Build a standardised P-Spline design matrix and the associated P-Spline penalty matrix
make_matrices_dens.Rd
This function builds the B-spline design matrix for a given data vector. Importantly, the B-spline basis functions are normalised such that the integral of each basis function is 1, hence this basis can be used for spline-based density estimation, when the basis functions are weighted by non-negative weights summing to one.
Usage
make_matrices_dens(
x,
k,
type = "real",
degree = 3,
knots = NULL,
quantile = FALSE,
diff_order = 2,
pow = 0.5,
npoints = 10000
)
Arguments
- x
data vector
- k
number of basis functions
- type
type of the data, either
"real"
for data on the reals,"positive"
for data on the positive reals or"circular"

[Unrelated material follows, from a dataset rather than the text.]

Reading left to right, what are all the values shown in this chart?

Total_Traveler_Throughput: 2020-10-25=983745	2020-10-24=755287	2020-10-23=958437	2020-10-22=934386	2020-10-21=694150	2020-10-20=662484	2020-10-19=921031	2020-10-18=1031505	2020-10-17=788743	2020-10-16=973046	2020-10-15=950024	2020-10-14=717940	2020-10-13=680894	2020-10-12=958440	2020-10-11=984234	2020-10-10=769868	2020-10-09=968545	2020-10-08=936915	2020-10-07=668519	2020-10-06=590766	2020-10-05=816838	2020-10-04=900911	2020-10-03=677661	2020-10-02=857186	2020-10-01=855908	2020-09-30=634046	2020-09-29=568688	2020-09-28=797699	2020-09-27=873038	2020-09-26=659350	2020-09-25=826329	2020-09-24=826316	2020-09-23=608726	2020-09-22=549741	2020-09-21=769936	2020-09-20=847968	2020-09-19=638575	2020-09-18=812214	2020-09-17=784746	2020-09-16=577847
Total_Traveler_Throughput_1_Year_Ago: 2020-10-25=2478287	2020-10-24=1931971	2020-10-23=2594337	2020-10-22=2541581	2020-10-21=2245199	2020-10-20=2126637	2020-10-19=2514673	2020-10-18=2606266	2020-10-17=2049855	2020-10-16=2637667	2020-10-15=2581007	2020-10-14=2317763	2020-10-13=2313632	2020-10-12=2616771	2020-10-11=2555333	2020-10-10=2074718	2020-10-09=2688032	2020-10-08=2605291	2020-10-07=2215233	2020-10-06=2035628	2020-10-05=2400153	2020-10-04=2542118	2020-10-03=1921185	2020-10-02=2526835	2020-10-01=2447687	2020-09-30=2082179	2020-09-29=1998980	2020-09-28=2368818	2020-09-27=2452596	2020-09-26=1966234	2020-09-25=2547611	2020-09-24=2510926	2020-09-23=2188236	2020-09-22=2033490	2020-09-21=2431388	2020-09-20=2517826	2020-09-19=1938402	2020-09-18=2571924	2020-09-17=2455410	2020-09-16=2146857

for circular data like angles.- degree
degree of the B-spline basis functions, defaults to cubic B-splines
- knots
optional vector of knots (including the boundary knots) to be used for basis construction. If not provided, the knots are placed equidistantly for
"real"
and"circular"
and using polynomial spacing for"positive"
.For
"real"
and"positive"
k - degree + 1
knots are needed, for"circular"
k + 1
knots are needed.- quantile
logical, if
TRUE
use quantile-based knot spacing (instead of equidistant or polynomial)- diff_order
order of differencing used for the P-Spline penalty matrix for each data stream. Defaults to second-order differences.
- pow
power for polynomial knot spacing
- npoints
number of points used in the numerical integration for normalizing the B-spline basis functions
Such non-equidistant knot spacing is only used for
type = "positive"
.
Value
list containing the design matrix Z
, the penalty matrix S
, the prediction design matrix Z_predict
, the prediction grid xseq
, and details for the basis expansion.
Examples
set.seed(1)
# real-valued
x <- rnorm(100)
modmat <- make_matrices_dens(x, k = 20)
#> Leaving out last column of the penalty matrix, fix the last spline coefficient at zero for identifiability!
# positive-continuouos
x <- rgamma2(100, mean = 5, sd = 2)
modmat <- make_matrices_dens(x, k = 20, type = "positive")
#> Leaving out last column of the penalty matrix, fix the last spline coefficient at zero for identifiability!
# circular
x <- rvm(100, mu = 0, kappa = 2)
modmat <- make_matrices_dens(x, k = 20, type = "circular")
#> Leaving out last column of the penalty matrix, fix the last spline coefficient at zero for identifiability!
# bounded in an interval
x <- rbeta(100, 1, 2)
modmat <- make_matrices_dens(x, k = 20)
#> Leaving out last column of the penalty matrix, fix the last spline coefficient at zero for identifiability!